■ What this task involves:
The full set of entries below, restated word for word and stripped of images, is the expected result.

Structured page parsing data:
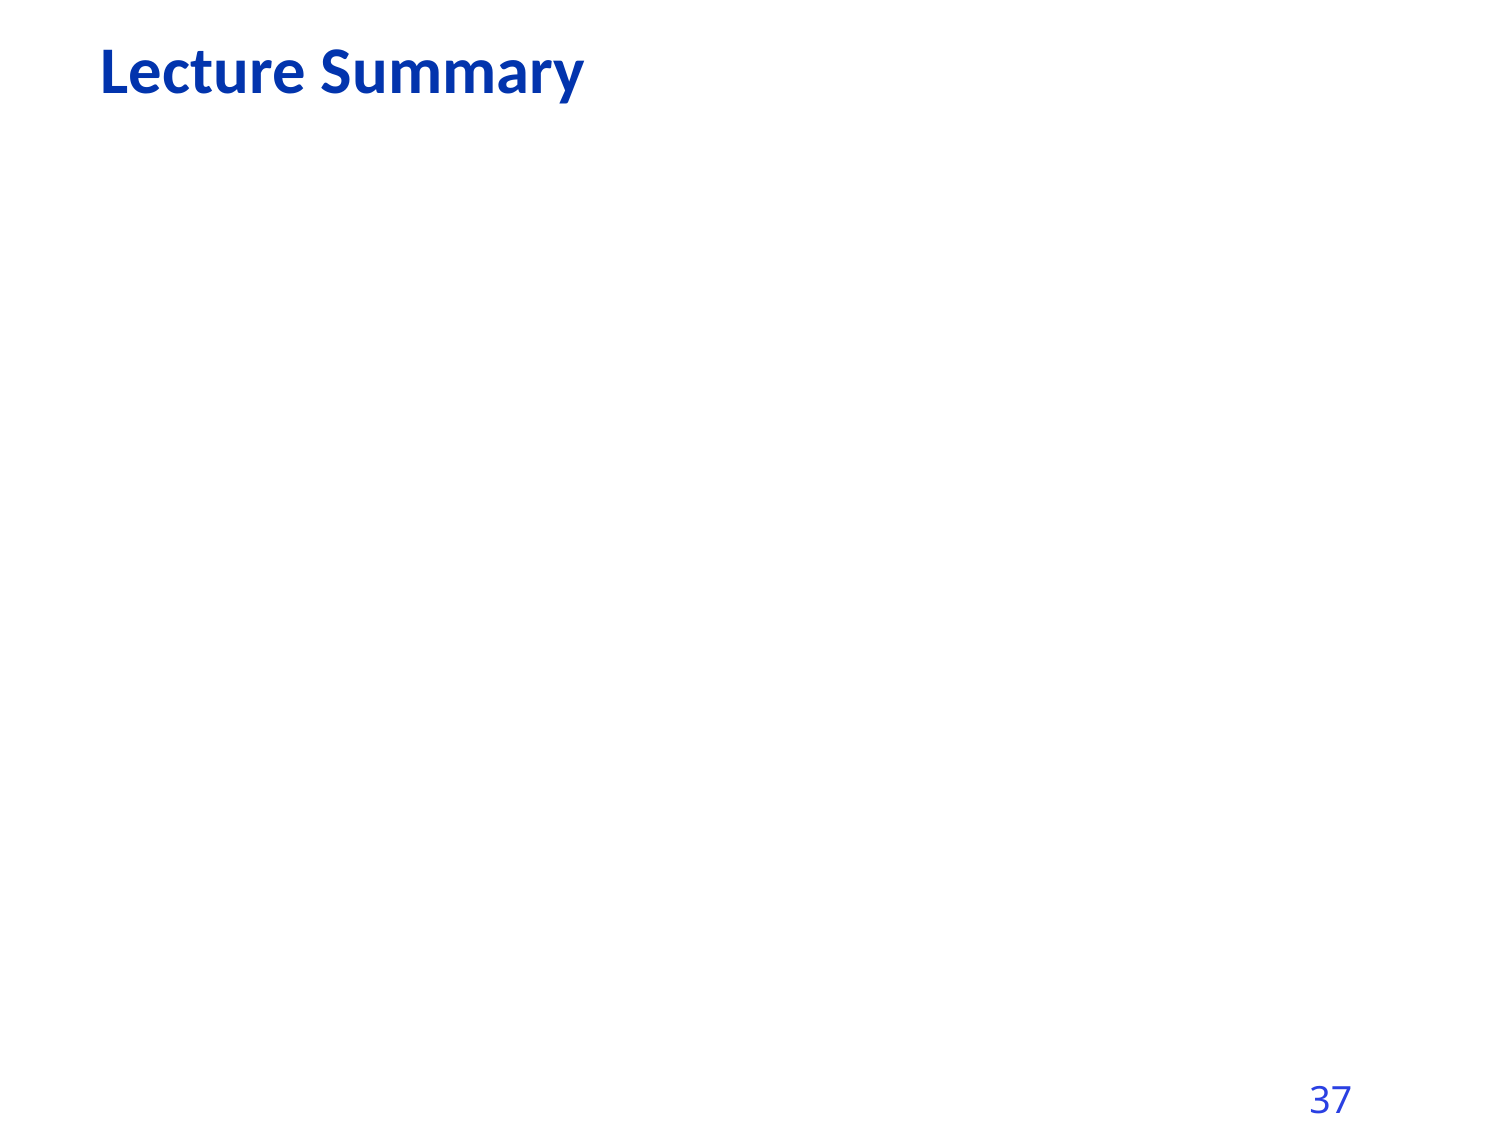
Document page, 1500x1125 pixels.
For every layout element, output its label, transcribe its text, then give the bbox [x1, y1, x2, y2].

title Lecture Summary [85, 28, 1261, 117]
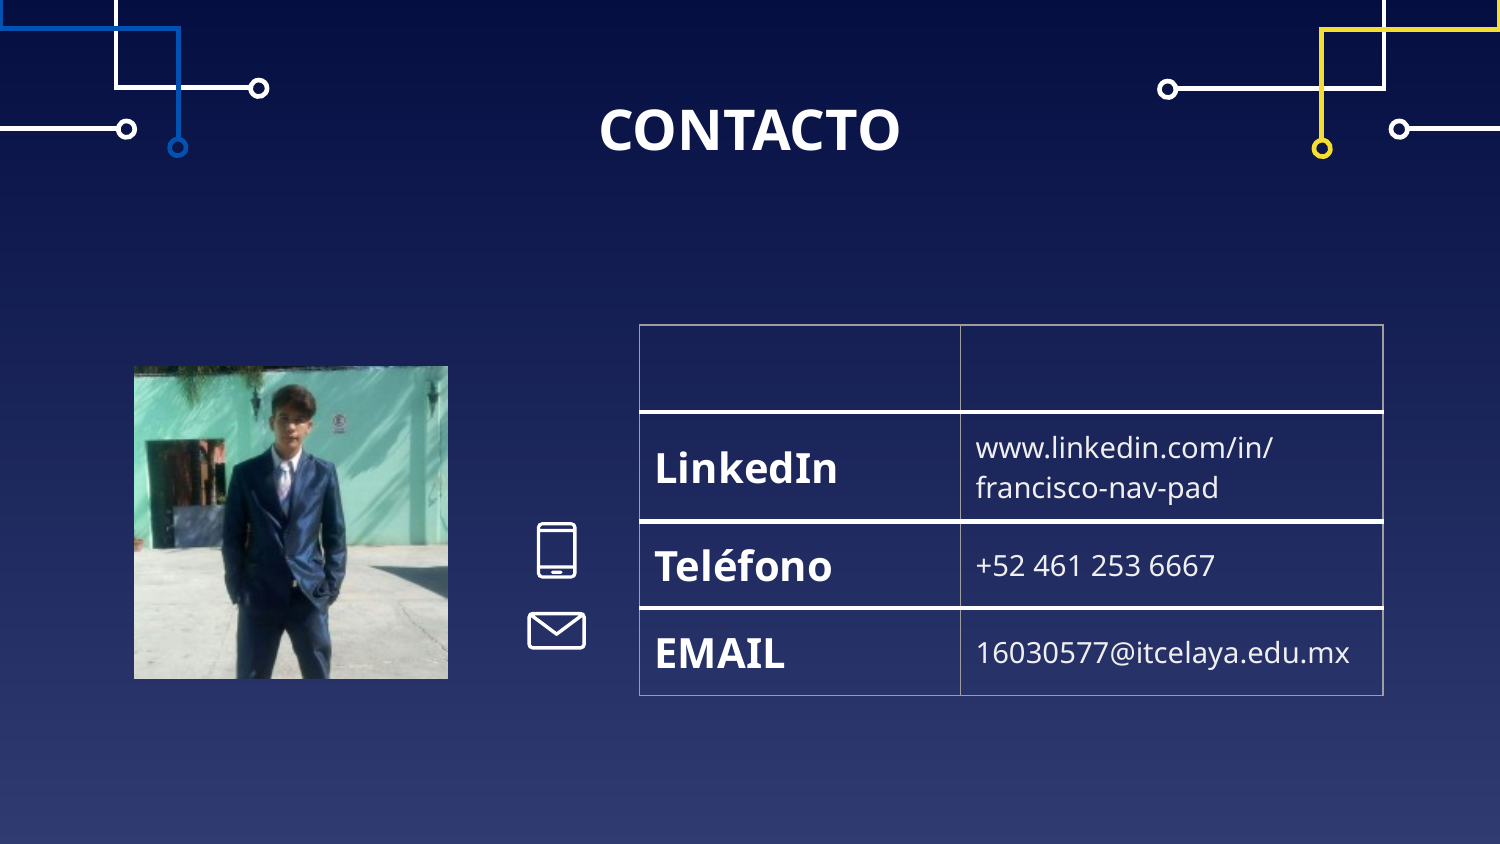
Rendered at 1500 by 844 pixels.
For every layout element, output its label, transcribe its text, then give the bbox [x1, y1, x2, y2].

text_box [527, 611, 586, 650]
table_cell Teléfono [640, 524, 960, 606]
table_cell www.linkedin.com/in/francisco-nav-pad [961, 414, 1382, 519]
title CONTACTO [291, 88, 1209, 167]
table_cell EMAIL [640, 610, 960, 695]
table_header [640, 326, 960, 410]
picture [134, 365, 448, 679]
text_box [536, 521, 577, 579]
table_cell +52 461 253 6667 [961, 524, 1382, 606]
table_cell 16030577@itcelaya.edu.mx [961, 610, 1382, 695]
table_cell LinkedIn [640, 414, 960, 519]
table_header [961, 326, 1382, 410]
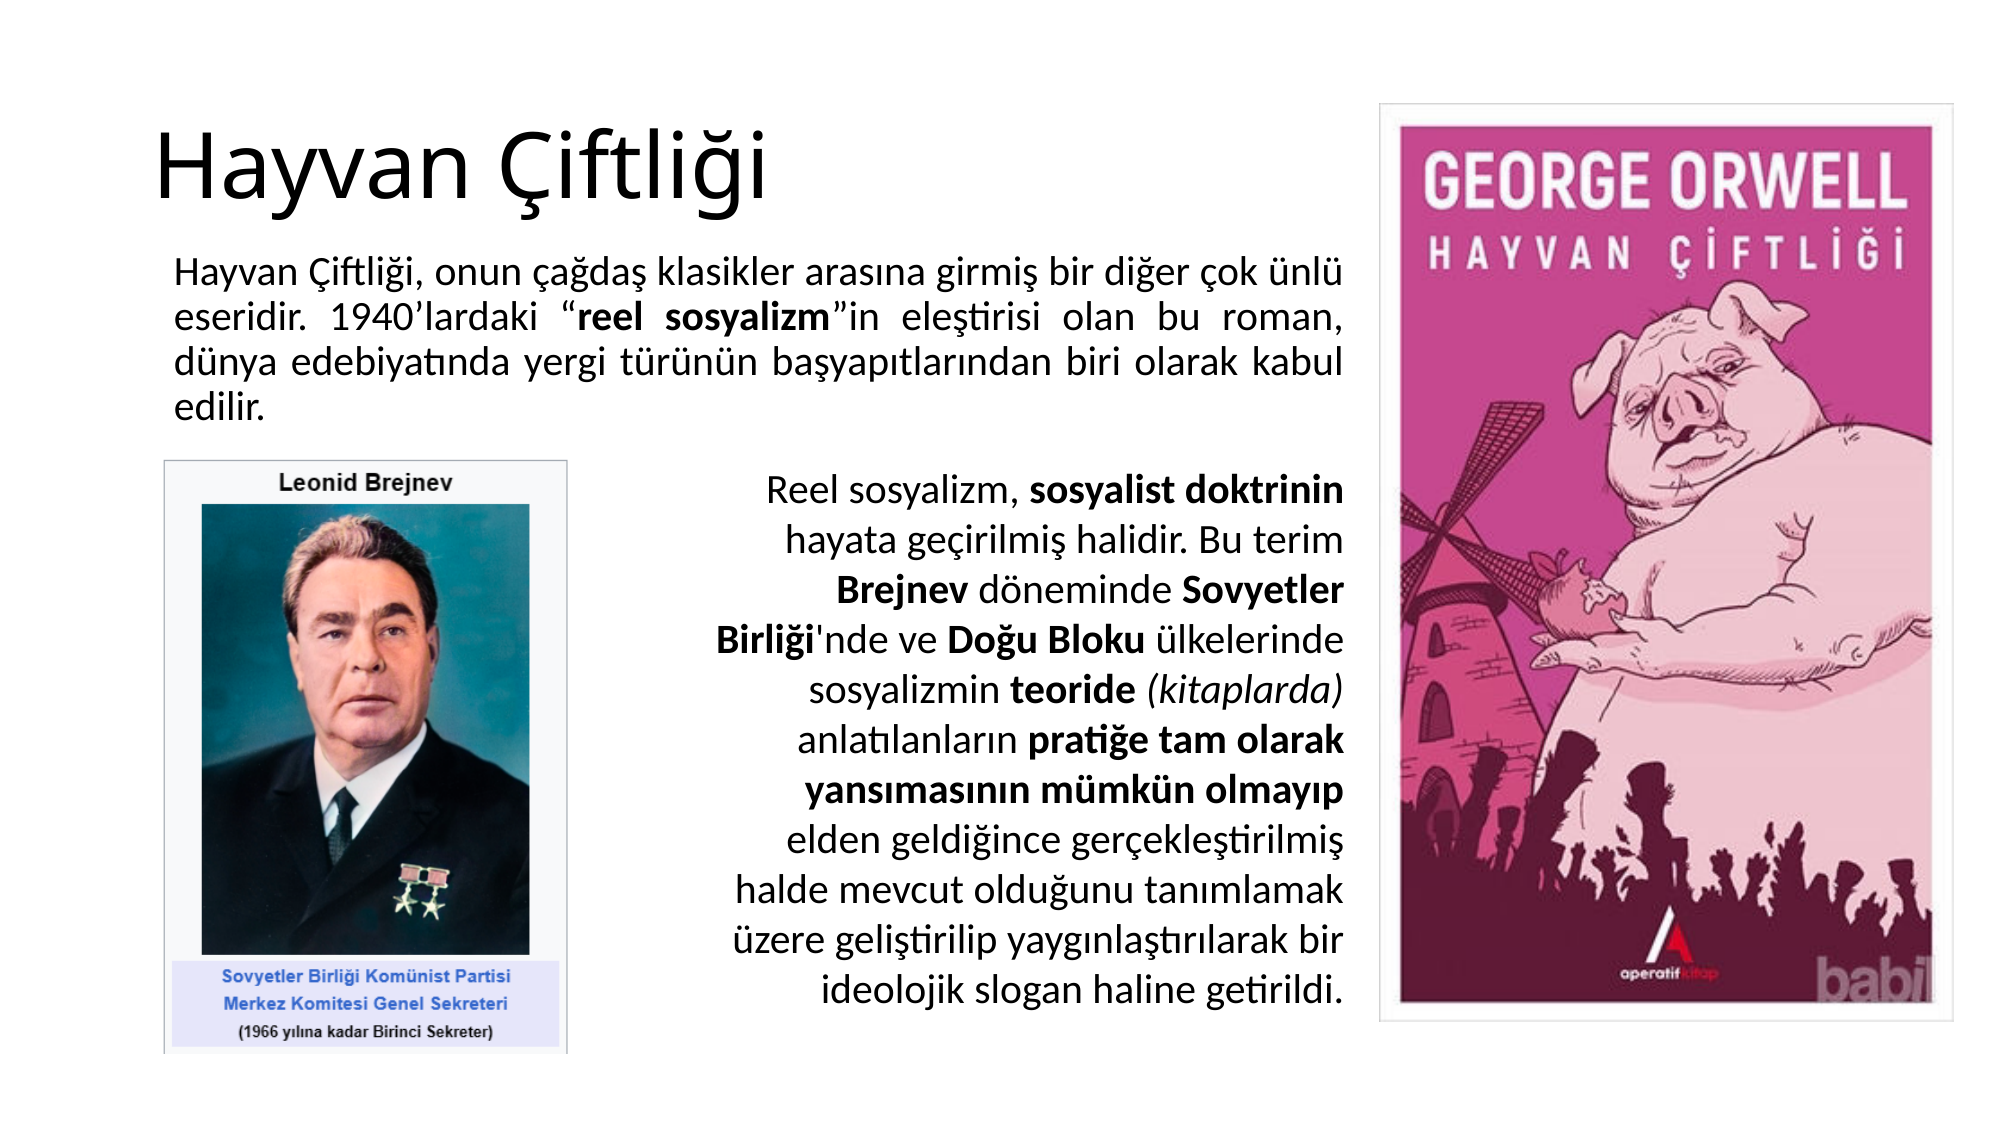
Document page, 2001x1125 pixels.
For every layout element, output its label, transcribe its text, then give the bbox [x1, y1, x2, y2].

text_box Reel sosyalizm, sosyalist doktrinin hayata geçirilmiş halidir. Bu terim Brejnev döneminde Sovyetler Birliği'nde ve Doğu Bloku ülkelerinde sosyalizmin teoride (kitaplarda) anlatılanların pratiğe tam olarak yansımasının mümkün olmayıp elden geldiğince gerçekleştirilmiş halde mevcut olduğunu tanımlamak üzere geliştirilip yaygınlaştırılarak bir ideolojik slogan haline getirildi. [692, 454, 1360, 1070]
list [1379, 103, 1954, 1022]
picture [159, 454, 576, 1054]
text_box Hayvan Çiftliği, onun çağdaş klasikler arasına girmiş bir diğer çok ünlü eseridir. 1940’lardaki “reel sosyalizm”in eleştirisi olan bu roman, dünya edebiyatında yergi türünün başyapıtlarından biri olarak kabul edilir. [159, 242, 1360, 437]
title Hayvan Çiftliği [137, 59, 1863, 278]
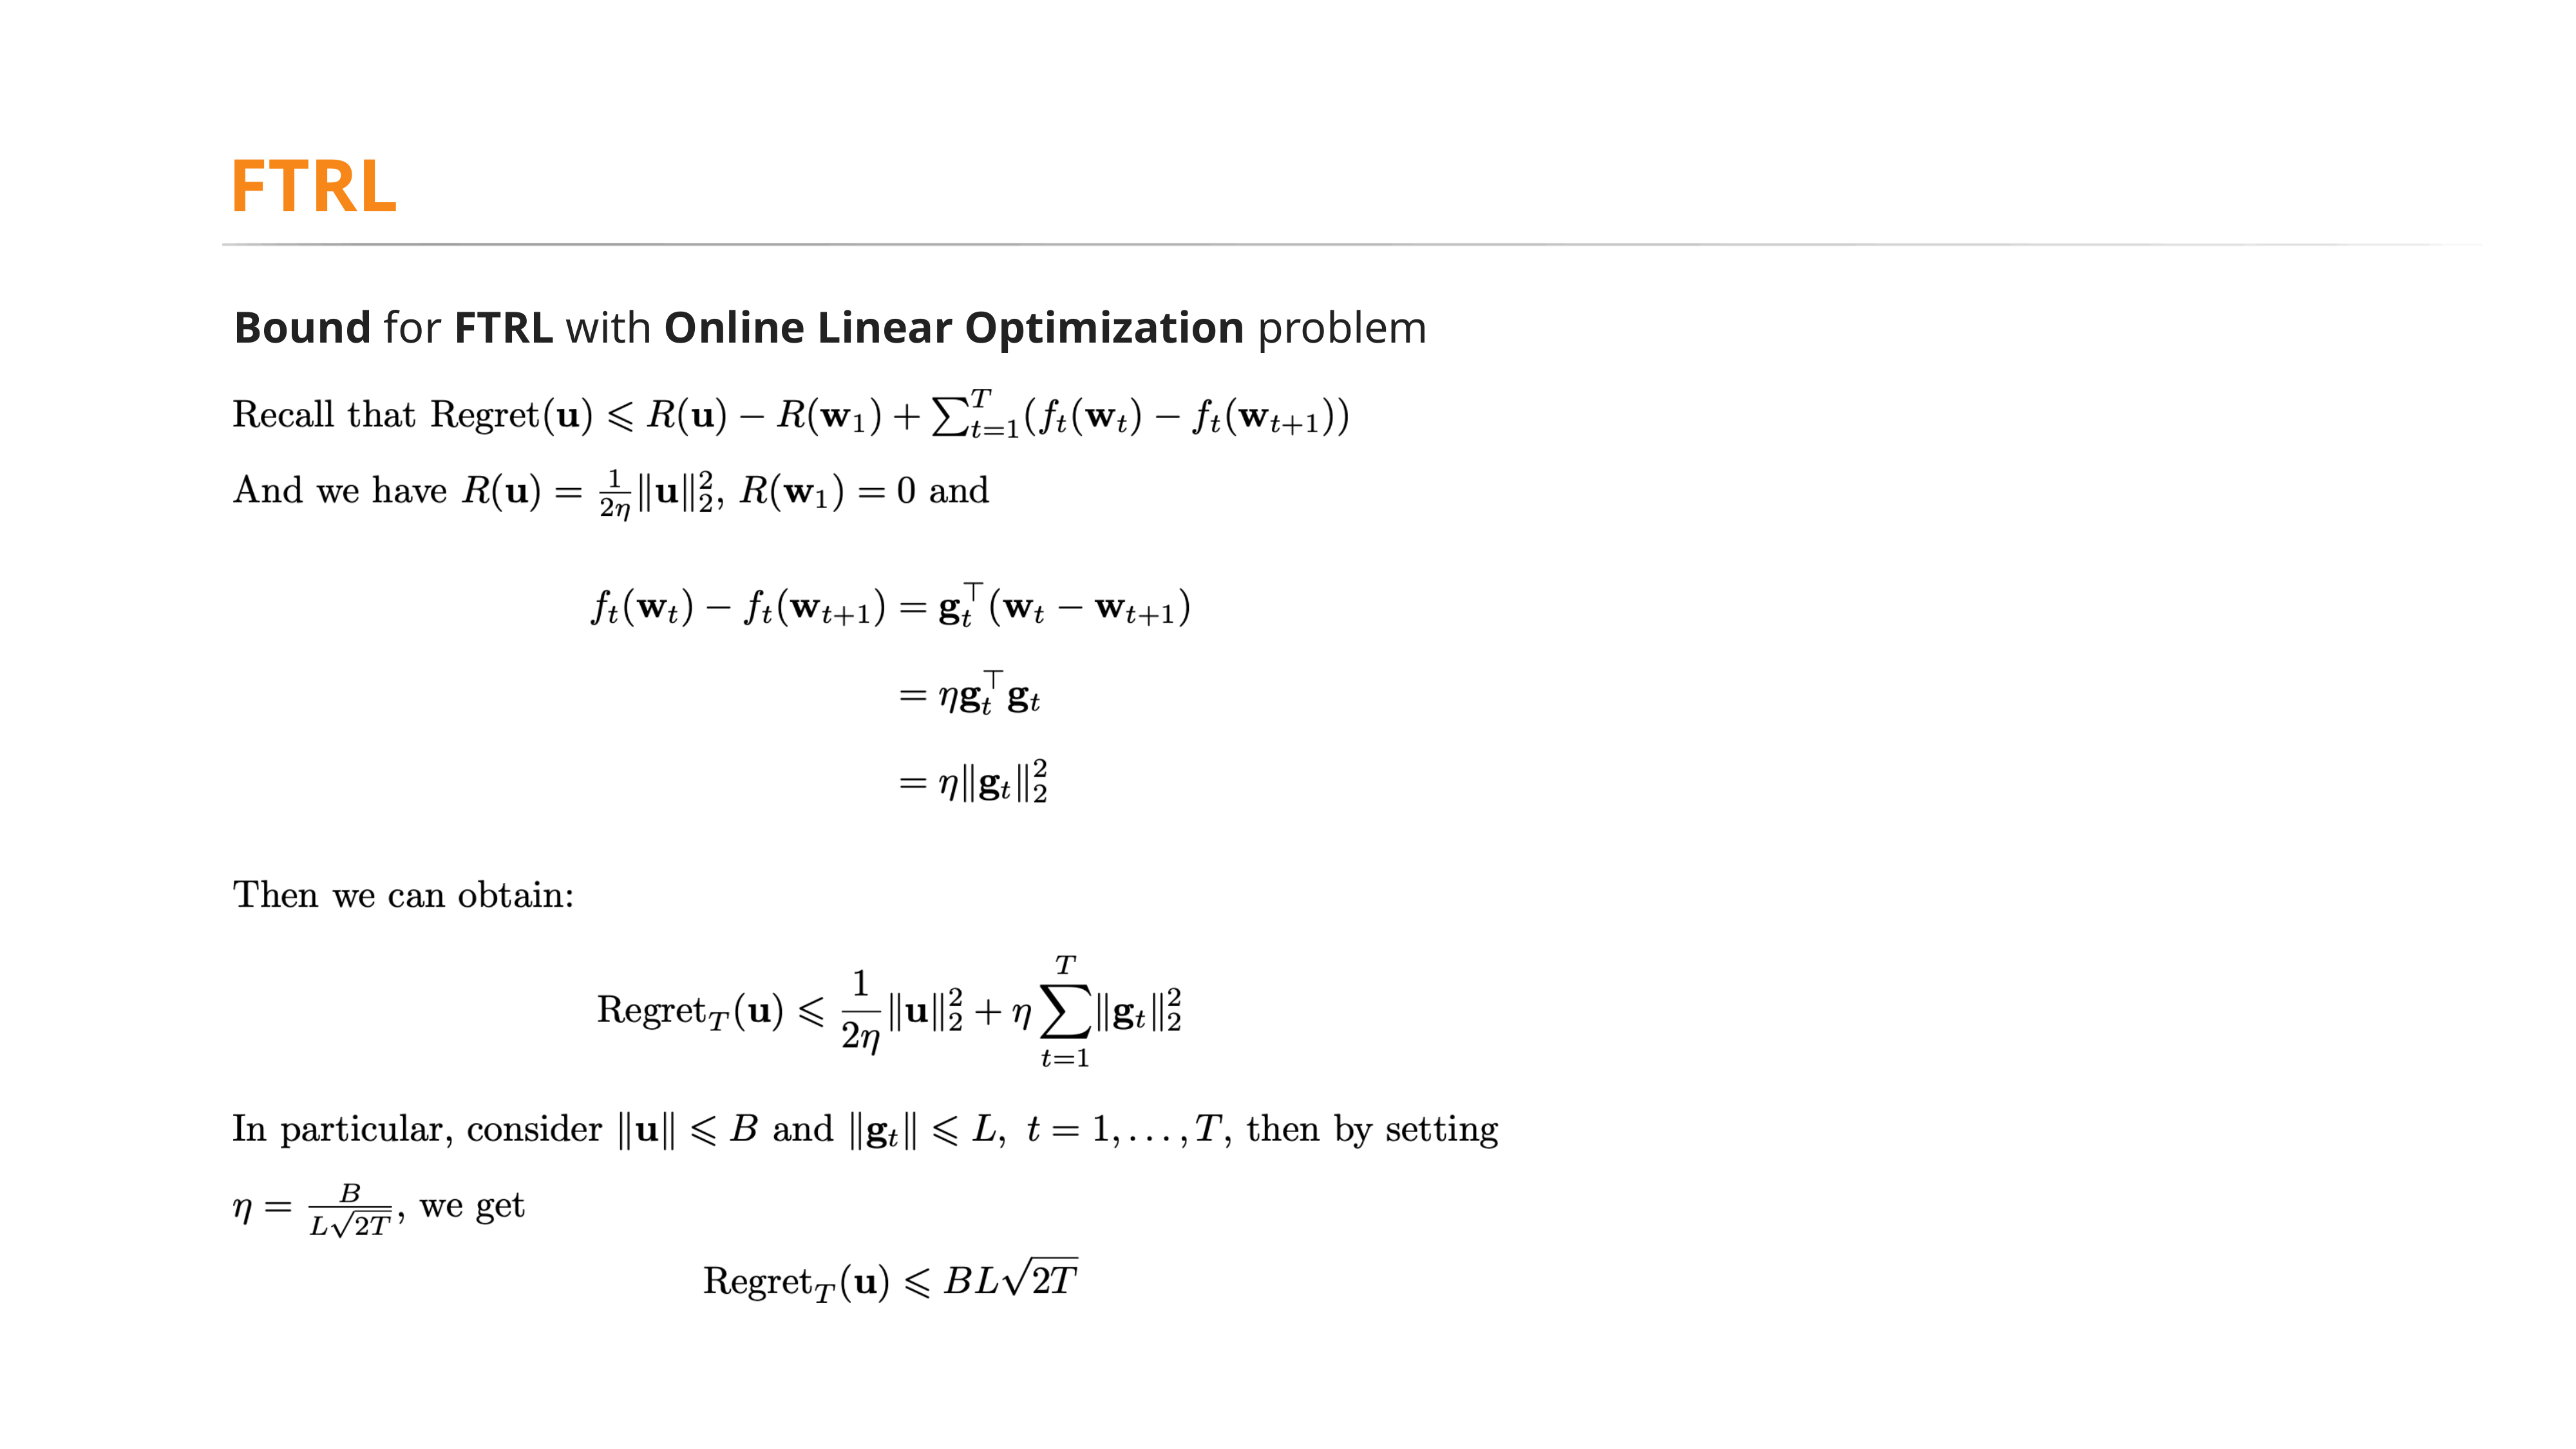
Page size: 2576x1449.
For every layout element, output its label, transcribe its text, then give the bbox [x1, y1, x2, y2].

■ Exercise response:
Document page, 1500x1125 pixels.
For every layout element, output its label, transcribe its text, then give the bbox [x1, y1, x2, y2].

title Lecture Summary [85, 28, 1261, 117]
Rendered at 1500 by 844 pixels.
For every layout element, output its label, transcribe its text, then give the bbox [x1, y1, x2, y2].

text_box [527, 611, 586, 650]
table_cell Teléfono [640, 524, 960, 606]
table_cell www.linkedin.com/in/francisco-nav-pad [961, 414, 1382, 519]
title CONTACTO [291, 88, 1209, 167]
table_cell EMAIL [640, 610, 960, 695]
table_header [640, 326, 960, 410]
picture [134, 365, 448, 679]
text_box [536, 521, 577, 579]
table_cell +52 461 253 6667 [961, 524, 1382, 606]
table_cell 16030577@itcelaya.edu.mx [961, 610, 1382, 695]
table_cell LinkedIn [640, 414, 960, 519]
table_header [961, 326, 1382, 410]
Document page, 2001x1125 pixels.
For every layout element, output its label, transcribe its text, then give the bbox [x1, y1, x2, y2].

text_box Reel sosyalizm, sosyalist doktrinin hayata geçirilmiş halidir. Bu terim Brejnev döneminde Sovyetler Birliği'nde ve Doğu Bloku ülkelerinde sosyalizmin teoride (kitaplarda) anlatılanların pratiğe tam olarak yansımasının mümkün olmayıp elden geldiğince gerçekleştirilmiş halde mevcut olduğunu tanımlamak üzere geliştirilip yaygınlaştırılarak bir ideolojik slogan haline getirildi. [692, 454, 1360, 1070]
list [1379, 103, 1954, 1022]
picture [159, 454, 576, 1054]
text_box Hayvan Çiftliği, onun çağdaş klasikler arasına girmiş bir diğer çok ünlü eseridir. 1940’lardaki “reel sosyalizm”in eleştirisi olan bu roman, dünya edebiyatında yergi türünün başyapıtlarından biri olarak kabul edilir. [159, 242, 1360, 437]
title Hayvan Çiftliği [137, 59, 1863, 278]
Page size: 2576x1449.
For every layout element, output its label, transcribe its text, then give the bbox [x1, y1, x2, y2].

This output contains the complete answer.